Although Nona is only eight years old at the start of the novel, and does not age very much during the course of the novel – her narrative is filled Lawrence’s characteristic bloodshed and darkness. It is still less confronting than his first trilogy, so I think Red Sister is the perfect place to start for those unfamiliar with his work. I also say this because I immediately found myself liking and rooting for Nona, along with her relationships with the women and girls of the convent.
Harry Potter has primed me to appreciate magical schools in all its form – so it’s little wonder that I fell in love with the Sweet Mercy Convent, the setting for most of this novel. It contains all of the following:
- assassin nuns of various ages and ethnicity and sexual orientation
- an obstacle course that would strike fear in the heart for most acrobats
- 3 meals a day, always described in a way that makes my stomach rumbles
- a teacher who literally poisons her student on the first day of class, Snape could use a lesson from The Poisoner
The Sweet Mercy Convent populated by teachers and students with all manners of characteristic and temperament. I enjoyed watching their interactions with Nona and how it gradually shifted over the years. The relationships I am most invested in are the friendship between Nona and Ara, along with Nona’s complicated relationship with the abbess.

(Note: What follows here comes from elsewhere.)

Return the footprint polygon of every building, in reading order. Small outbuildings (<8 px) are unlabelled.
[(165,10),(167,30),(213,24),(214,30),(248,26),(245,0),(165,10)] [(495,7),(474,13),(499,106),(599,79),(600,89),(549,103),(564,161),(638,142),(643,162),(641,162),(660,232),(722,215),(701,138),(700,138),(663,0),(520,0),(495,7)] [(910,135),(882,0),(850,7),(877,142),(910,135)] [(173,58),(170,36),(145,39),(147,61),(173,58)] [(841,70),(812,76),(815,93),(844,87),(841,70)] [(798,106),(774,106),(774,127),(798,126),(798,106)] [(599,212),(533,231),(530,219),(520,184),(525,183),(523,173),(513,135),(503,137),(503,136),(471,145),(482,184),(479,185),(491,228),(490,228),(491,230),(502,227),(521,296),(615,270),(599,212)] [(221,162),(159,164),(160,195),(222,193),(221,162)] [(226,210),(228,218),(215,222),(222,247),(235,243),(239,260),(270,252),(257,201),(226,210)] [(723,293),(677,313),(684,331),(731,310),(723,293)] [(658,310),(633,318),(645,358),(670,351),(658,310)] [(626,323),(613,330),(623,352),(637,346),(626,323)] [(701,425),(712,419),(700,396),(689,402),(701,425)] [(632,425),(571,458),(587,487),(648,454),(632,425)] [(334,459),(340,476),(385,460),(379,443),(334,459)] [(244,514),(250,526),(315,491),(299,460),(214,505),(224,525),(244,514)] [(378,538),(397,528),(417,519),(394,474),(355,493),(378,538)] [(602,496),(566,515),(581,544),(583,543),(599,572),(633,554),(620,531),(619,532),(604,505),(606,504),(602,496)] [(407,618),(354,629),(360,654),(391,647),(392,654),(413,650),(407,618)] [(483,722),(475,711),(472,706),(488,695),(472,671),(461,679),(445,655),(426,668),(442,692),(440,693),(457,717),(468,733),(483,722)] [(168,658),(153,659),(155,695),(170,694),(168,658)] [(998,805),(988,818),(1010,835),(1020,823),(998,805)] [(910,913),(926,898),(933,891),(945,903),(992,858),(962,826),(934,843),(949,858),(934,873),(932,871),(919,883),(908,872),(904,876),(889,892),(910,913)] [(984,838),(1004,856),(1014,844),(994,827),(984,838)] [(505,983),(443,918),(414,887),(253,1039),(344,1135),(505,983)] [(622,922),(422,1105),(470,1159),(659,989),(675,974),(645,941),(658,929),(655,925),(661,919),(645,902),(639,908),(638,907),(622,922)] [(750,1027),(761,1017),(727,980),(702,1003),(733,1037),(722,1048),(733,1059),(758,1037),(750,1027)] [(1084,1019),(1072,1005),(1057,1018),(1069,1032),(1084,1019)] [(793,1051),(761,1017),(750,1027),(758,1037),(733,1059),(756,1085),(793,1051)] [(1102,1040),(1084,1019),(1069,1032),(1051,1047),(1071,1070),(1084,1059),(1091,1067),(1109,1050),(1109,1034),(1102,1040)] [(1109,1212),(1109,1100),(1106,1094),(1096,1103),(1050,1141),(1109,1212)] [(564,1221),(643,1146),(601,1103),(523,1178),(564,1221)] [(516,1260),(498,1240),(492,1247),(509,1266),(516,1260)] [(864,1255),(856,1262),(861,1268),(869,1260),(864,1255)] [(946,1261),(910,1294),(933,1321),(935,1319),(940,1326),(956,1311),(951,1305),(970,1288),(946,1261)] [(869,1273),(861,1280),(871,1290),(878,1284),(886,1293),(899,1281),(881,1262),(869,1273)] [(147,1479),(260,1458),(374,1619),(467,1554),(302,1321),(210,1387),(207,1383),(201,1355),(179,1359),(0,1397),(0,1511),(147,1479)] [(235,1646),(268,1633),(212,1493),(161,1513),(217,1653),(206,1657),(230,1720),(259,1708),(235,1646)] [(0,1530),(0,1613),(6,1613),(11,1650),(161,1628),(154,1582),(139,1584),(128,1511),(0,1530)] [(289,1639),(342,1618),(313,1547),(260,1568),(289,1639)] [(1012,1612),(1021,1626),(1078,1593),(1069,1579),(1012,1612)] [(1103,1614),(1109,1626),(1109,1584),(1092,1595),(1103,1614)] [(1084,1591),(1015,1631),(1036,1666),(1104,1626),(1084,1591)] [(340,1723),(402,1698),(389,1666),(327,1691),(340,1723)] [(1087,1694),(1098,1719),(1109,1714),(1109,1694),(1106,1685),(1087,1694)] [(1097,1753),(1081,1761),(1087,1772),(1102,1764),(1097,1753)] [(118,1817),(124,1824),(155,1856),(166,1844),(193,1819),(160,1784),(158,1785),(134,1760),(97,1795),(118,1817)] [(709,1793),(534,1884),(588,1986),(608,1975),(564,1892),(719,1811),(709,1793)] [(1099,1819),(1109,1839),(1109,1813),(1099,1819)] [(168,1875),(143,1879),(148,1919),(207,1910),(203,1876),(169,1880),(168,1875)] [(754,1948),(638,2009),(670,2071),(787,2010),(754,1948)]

Pacing wise, I felt Red Sister is very much the set-up book – we spent a lot of time establishing characters and the lores of Abeth. This resulted in some sections of the boo to feel a little slow, especially in its second quarter. However, once Nona graduated to Gray Class, I simply could not put the novel down. There are new stakes, an elusive prophecy (still one of my favourite fantasy tropes, especially when it’s being subverted, I can’t help it), and new characters abound. I can’t wait to see where the sequel takes us.
Have you read this or any of Mark Lawrence’s other works? What did you think?